Recent Posts by John Paczkowski

AOL’s Ad Business Not So Much “Leading” as “Leaden”

The wheels have apparently come off of AOL’s advertising business–not that they were ever really on in the first place. On Wednesday, Time Warner reported a 26 percent decline in second-quarter income as the troubled Internet division continued to weigh on its performance. Revenue at AOL fell 16 percent in the quarter, while ad sales rose just two percent. In contrast, Google (GOOG), Yahoo (YHOO) and Microsoft (MSFT) all reported double-digit ad growth in the same period.

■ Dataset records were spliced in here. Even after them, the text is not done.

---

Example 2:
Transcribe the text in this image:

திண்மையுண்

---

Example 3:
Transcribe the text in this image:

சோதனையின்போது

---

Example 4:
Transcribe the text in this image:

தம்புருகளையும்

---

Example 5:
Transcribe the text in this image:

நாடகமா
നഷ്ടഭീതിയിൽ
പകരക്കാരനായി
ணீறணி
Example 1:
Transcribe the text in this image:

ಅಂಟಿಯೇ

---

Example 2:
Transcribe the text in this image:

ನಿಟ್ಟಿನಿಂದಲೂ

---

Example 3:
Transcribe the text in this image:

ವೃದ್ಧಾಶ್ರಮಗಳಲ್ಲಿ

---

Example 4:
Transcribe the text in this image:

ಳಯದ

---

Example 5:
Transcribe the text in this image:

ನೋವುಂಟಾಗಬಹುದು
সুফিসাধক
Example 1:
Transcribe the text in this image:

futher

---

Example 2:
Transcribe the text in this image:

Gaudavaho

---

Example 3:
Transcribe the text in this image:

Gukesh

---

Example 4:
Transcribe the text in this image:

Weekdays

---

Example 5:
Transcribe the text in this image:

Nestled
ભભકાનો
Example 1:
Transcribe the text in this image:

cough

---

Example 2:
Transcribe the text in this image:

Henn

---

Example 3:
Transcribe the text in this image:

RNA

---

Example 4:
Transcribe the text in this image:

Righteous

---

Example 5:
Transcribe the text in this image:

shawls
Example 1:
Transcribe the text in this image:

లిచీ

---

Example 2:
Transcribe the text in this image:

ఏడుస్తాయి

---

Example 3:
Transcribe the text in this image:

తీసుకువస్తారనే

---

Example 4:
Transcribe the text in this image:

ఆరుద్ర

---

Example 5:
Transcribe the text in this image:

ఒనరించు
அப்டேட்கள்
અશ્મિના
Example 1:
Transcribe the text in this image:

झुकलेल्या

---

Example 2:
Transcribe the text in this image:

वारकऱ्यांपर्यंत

Numbers like that don’t speak well to AOL’s future as a successful advertising venture. And with losses in its access business mounting (604,000 subscribers in the second quarter alone), the division isn’t in the best of health. Little wonder, then, that Time Warner (TWX) announced today that it will indeed split AOL’s dial-up-access business from its advertising and content business. Beginning in 2009, the two divisions will be run independently. “We’ve now made key financial and strategic decisions that will enable us to operate the access and audience businesses separately,” Time Warner CEO Jeffrey Bewkes said on a conference call with investors this morning. “We have the necessary flexibility to do something strategic with either of these businesses today.”

Translation: Either could be sold or merged with another company. And, according to people familiar with the situation, Time Warner hopes to do one or the other with both divisions. The company has recently held informal discussions with Yahoo and Microsoft about AOL’s advertising and content business. And it’s said to be aggressively searching for a buyer for its access business.